I did this for a few reasons, one of them was the enticing idea of iTunes actually matching some of my lower quality music. The other being that it’s a back up, for my back up. I have all my music on an external hard drive, but now I also have it in the cloud, which for someone who has a lot of music, and who has the connection to music that I do, provides quite the safety net. In turn, this net reminded me of music I bought, in what I will call as a weak moment in life, but I will not be divulging that information on such a public platform.
However, this investment in the cloud provided me with a bit of a dilemma. Along with my digital weight in music, I also have developed a modest, yet decent record collection. I believe I am up to 200 records, very eclectic I might add, and I realize some folks out there would guffaw at that number being so few - to you, I say look at my bank account.
The dilemma, is advancing my ways of attaining music, as well as maintaing. The way I function at the moment is I go through phases in the ways I listen to music. Lately it’s been all digitally, due to my time at a computer. I spend my mornings, as I call it “futzing” on my computer before I get ready for work, I drink my coffee, watch videos, read the news, etc. I tend to flip flop for extended periods of time in listening on my computer, whether it be iTunes or Spotify, and then going to my records for a period of time. And I can feel phase to coming back into my foresight in vinyl. I will do all my morning futzing and coffee-ing, and but I’ll replace my digital listening with my vinyl listening, in the very near future.

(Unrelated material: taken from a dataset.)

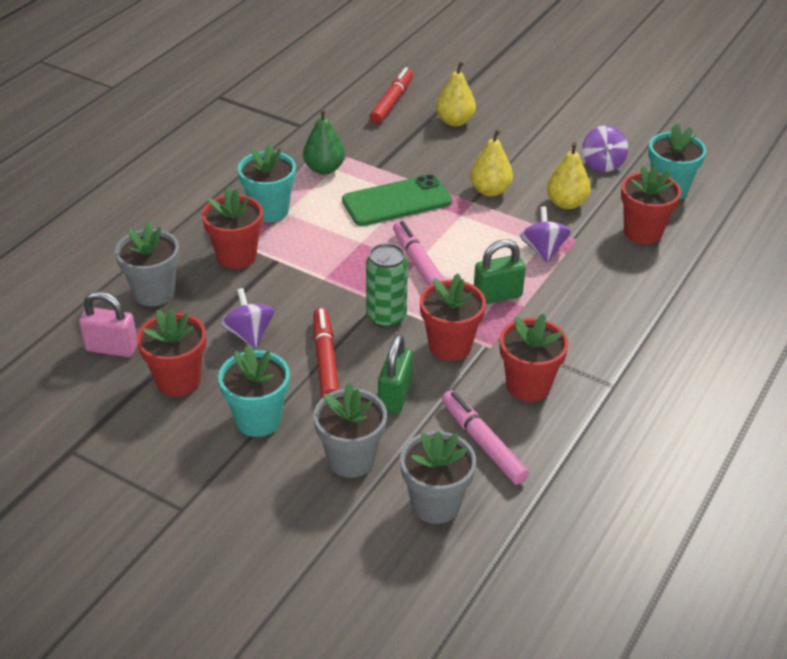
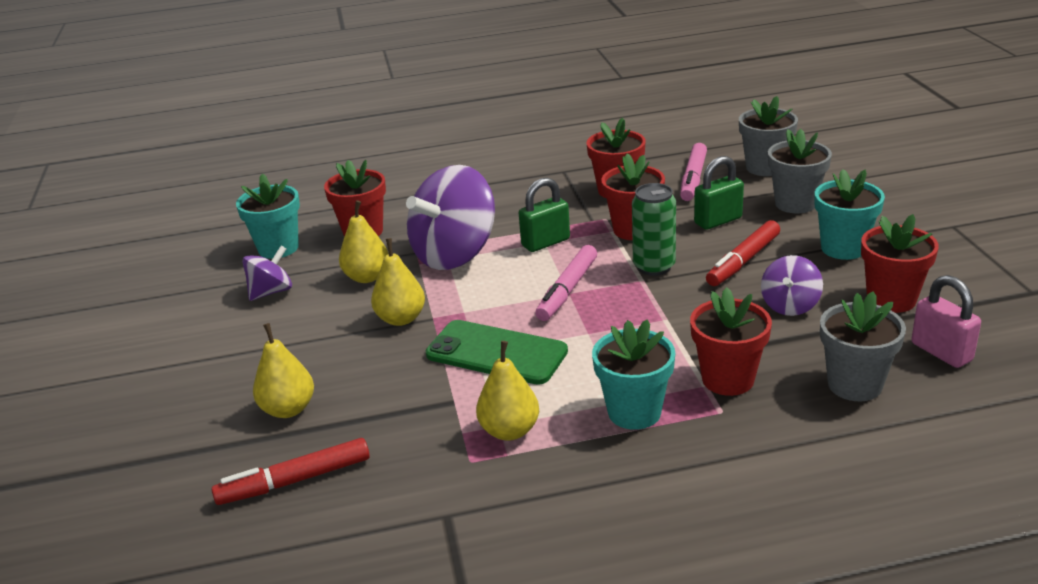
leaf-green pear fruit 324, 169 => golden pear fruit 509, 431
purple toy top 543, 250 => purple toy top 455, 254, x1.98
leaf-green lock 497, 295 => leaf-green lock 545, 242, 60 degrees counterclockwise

What it comes down to, is that I’m caught in a pull of the times. A part of me loves this technological evolution of music, I love the idea of improved sound quality on iTunes, and I love that accessibility, it’s astonishing how easily I can reach my music - if I have wifi, I can get all 13,000 songs on my computer or my phone.
None the less, I am one of those people who lives by the phrase, “There is nothing like vinyl.” I wholeheartedly believe that - there really isn’t. Listening to vinyl is romantic, it’s a unique journey that you get with music that the digital age can never quite capture, and it sure is trying. Putting that record on, setting the needle, and hearing that first little scratch is an experience that can only be compared to seeing that person who was pressed on vinyl, in concert. Even then, those experiences are so individually unique. One thing to note though, I started listening to my own collection digitally. It was the iPod that inspired me to find my own tastes and musical loves, and it wasn’t until a year+ ago that I delved into the world of vinyl.
My continual mission is one that puts me in between a rock and a hard place. I am still trying to find ways to equally incorporate my passion and listening of music with the growing digital ways, and show my record collection the love I have for it, and will never lose.
At the moment, I do my best to buy new music on vinyl that comes with either a CD or digital code, and now throwing it in the cloud, and then getting to enjoy that album both with my morning coffee, and on my drive to work.